Anna Vakili, plus-size model and "Love Island "Season 5 Contestant Yahoo UK News

It is so frustrating that the media picks and chooses women that are the "ideal" version of plus sized. In the fashion world, plus-size starts at size 8. EIGHT. In real life, plus-size women are women who are size 16 and up. Plunkett Research, a marketing research company, estimated in 2018 that 68% of women in America wear a size 16 to 18. This is a vast difference to what we are being told by the media. Just because a woman is curvy and has big breasts, does NOT mean that they are plus size. Marketing teams for television shows, magazines, and other forms of media need to realize that the industry's idea of plus size is not proportionate to reality.

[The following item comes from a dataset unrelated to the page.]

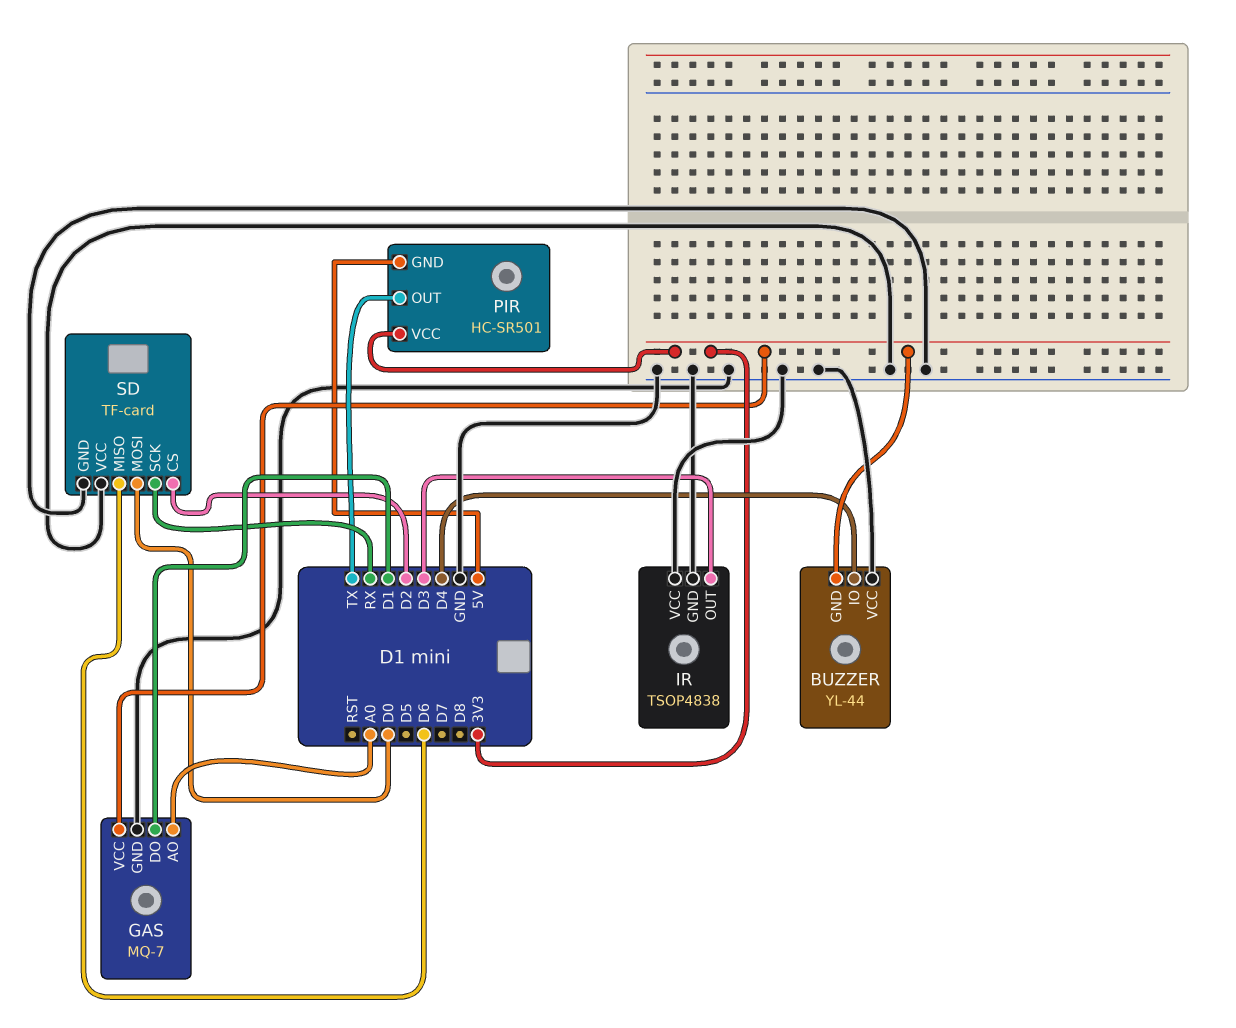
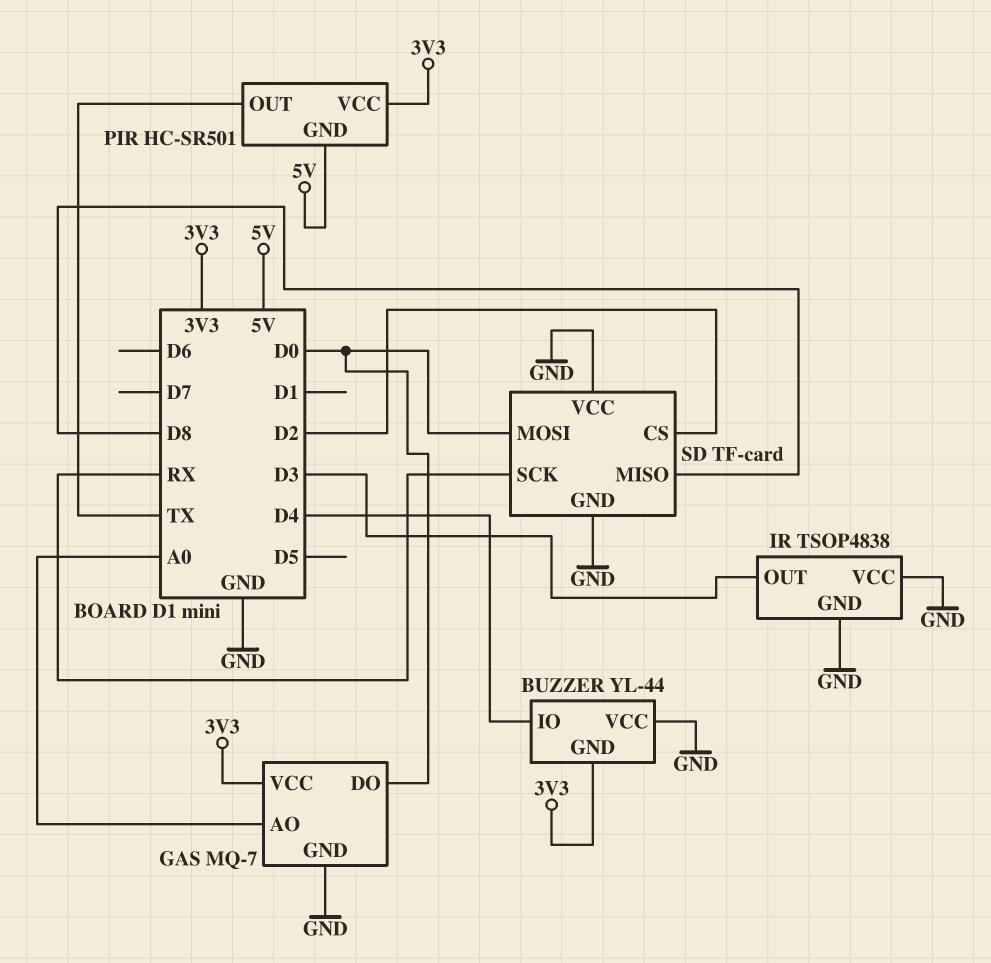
GAS pin DO: D1 -> D0
SD pin MISO: D6 -> D8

I am all for inclusion, but I also recognize that in order for inclusion to actually happen, it needs to be accurate.

"Love Island" is not the only culprit of being unrealistic in woman's sizes, and I don't fully blame them for this choice. I think this is a perfect example of the unrealistic expectations that our society puts on women. When the media tells the world that expectations are vastly different from reality, it causes women to internalize that message and compare themselves to these unrealistic standards.

By bringing the truth to the public, it allows women to know that they should not compare themselves and feel bad about themselves. Everyone is beautiful. Picking and choosing the "ideal" woman or the "ideal" plus-size woman is completely deceitful. We as a society need to do better.